There is a persistent tendency to impose–or make every effort at least–some semblance of order on this messy world. For millennia we have been classifying things: animals, vegetables and minerals; races, classes and genders; first world, second world and the rest of the lot. In the 1870s, Melvil Dewey created his decimal classifications that librarians have used since to tell us precisely where nearly everything fits in the pantheon of human knowledge.
Perhaps it’s fitting, with the Dewy Decimal System retreating from style amid the expansion of the Internet, that we should have a cultural collection that utterly defies classification. The Archive of Modern Conflict, an independent British publisher, has created Amc², its journal “published on an occasional basis in a limited edition.”

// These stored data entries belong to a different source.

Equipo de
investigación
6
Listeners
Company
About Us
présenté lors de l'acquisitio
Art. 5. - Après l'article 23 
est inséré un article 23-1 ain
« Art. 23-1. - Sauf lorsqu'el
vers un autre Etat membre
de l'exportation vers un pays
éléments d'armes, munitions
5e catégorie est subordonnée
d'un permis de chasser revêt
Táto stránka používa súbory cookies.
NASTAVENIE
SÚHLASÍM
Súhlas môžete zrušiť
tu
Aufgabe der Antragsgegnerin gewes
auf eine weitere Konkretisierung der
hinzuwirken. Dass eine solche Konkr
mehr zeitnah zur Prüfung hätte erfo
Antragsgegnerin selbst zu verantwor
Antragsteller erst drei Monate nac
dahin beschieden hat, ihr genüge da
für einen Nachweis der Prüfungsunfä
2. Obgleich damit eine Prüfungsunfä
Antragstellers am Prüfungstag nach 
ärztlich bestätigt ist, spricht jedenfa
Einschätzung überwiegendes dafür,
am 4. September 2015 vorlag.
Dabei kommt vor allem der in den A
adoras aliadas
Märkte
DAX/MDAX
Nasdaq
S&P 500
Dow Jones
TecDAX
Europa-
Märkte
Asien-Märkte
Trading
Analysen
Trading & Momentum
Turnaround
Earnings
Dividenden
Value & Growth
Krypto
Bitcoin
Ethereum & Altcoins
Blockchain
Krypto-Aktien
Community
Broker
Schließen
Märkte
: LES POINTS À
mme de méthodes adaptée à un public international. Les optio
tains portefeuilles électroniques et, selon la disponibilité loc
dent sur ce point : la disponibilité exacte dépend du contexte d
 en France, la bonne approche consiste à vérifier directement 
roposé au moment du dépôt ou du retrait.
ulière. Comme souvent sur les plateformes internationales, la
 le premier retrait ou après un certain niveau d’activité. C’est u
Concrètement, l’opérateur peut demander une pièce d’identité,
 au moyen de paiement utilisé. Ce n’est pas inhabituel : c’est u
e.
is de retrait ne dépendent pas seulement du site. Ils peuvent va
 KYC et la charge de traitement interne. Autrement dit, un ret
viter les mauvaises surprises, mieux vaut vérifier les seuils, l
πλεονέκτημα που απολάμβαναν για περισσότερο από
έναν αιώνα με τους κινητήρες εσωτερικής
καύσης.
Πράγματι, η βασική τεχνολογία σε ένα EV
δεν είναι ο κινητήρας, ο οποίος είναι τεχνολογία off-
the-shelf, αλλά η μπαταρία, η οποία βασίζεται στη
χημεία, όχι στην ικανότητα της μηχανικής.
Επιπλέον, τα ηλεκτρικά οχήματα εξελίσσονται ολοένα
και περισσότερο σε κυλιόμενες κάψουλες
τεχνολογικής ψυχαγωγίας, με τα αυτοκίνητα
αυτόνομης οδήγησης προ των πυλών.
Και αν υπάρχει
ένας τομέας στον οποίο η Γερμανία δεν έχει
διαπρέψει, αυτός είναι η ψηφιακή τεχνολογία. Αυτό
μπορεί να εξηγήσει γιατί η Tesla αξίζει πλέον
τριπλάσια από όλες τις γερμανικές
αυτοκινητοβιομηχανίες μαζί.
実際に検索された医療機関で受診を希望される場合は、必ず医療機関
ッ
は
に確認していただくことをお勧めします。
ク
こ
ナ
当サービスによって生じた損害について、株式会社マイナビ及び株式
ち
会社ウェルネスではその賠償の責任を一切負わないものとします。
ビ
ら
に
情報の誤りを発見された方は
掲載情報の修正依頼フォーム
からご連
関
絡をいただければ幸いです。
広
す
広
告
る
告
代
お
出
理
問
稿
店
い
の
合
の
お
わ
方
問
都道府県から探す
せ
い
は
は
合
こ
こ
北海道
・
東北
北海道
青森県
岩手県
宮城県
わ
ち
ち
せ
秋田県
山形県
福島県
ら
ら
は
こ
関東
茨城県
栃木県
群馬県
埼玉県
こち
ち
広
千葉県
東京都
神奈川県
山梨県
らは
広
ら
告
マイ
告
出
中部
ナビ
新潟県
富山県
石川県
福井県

The goal of the first issue of Amc² is to coalesce “different groups of work that illuminate lost corners of our cultural life.” On the first reading (and, admittedly, the second and the third), it’s not immediately apparent what merited inclusion, or for that matter, what warranted exclusion from the collection. In this series of photographs, which comprise less than five percent of the issue, you’ll find prints of an ancient belfry in Northern Ireland, a hydrangea bush photographed in 1842, Canadian girls undergoing physiotherapy in the 1940s, members of the Royal Horse Artillery clowning around in the 1960s, a smoking Pablo Picasso wearing an oddly-shaped beret, candies from the 1930s and a London store front photographed last year.
The issue also contains photographs of early French pornography, hand-tinted Indian prints on silver gelatin from the turn of (last) century, masked wrestlers, a Rock Hudson paper doll collection with nearly two dozen interchangeable outfits and enough nudity to make even this author blush. The stated intention is that, “as the subject areas expand, they intertwine to reveal unexpected stories about the nature of our world.” Perhaps the collection’s greatest beauty is that even after those lost cultural corners have been stabbed with light, you’re still not sure what they reveal about the nature of our world. It will likely be something different for every reader, which is one of the great splendors of art.
The collection ends with an albumen print identified as The Brig by 19th century French photographer Gustav LeGray. Seen from the shore, a tiny, two-masted ship sails out of the bright sunlight into a looming, clouded darkness on the edge of the frame. The full title of the photograph is Brig in the Moonlight, a revelation that immediately causes the viewer to question his own perception, that this scene, with its impossibly bright illumination, took place at night. The editors succeeded mightily in their closing image. If nothing else, they forced us to realize that even the strangest images can contain great beauty and are often wildly different from how they originally appear.
Archive of Modern Conflict is an independent publisher based in London.